[Dataset items]
━━━━━━━━

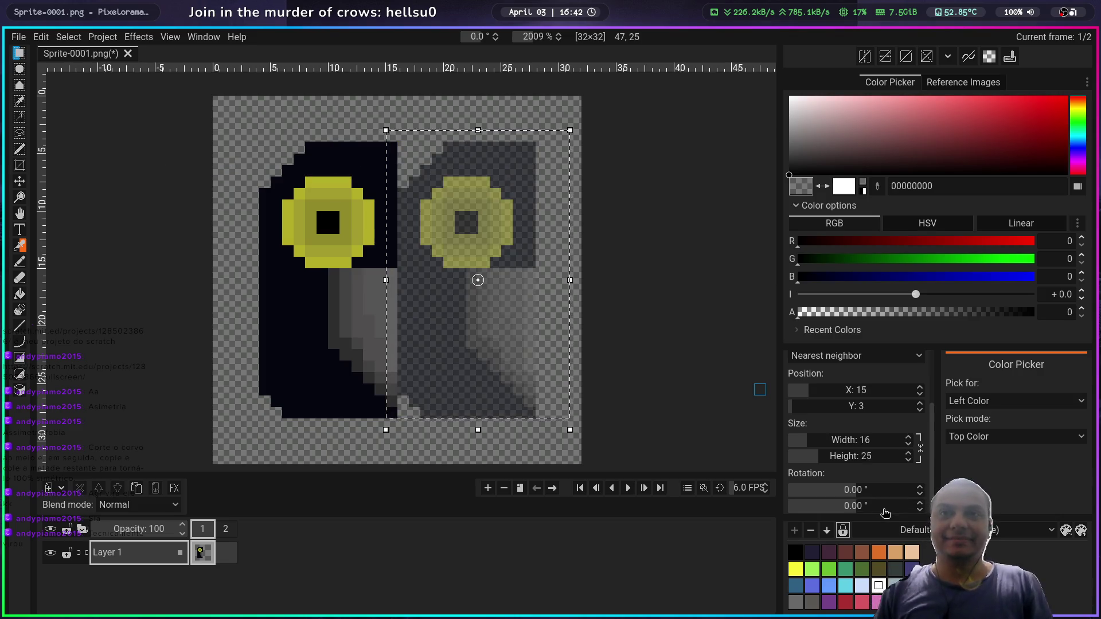
pyautogui.click(883, 506)
pyautogui.write('18')
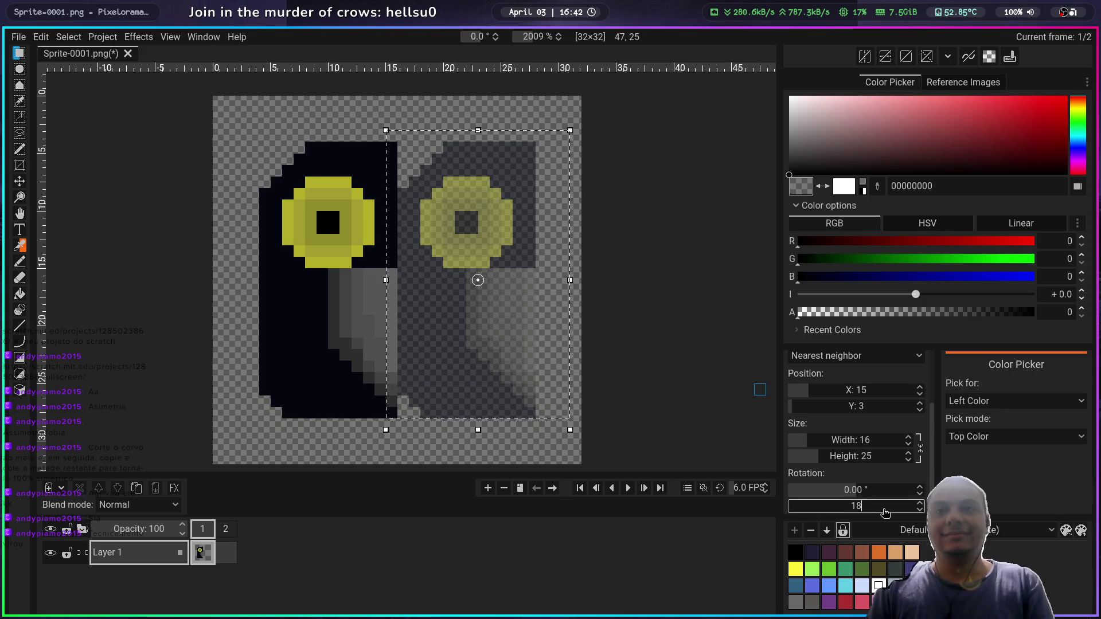
pyautogui.write('0')
pyautogui.press('Return')
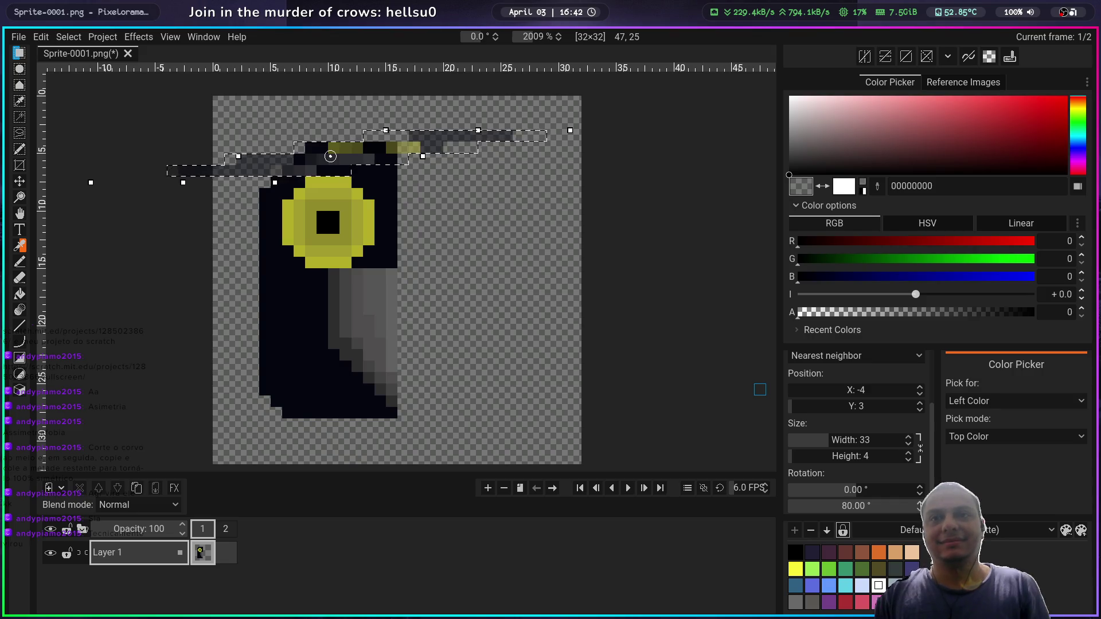
pyautogui.click(901, 507)
pyautogui.write('0')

━━━━━━━━

§ What the task asks
With the pictures removed, please retype each record exactly.

§ Exercise solution
pyautogui.click(883, 506)
pyautogui.write('18')
pyautogui.write('0')
pyautogui.press('Return')
pyautogui.click(901, 507)
pyautogui.write('0')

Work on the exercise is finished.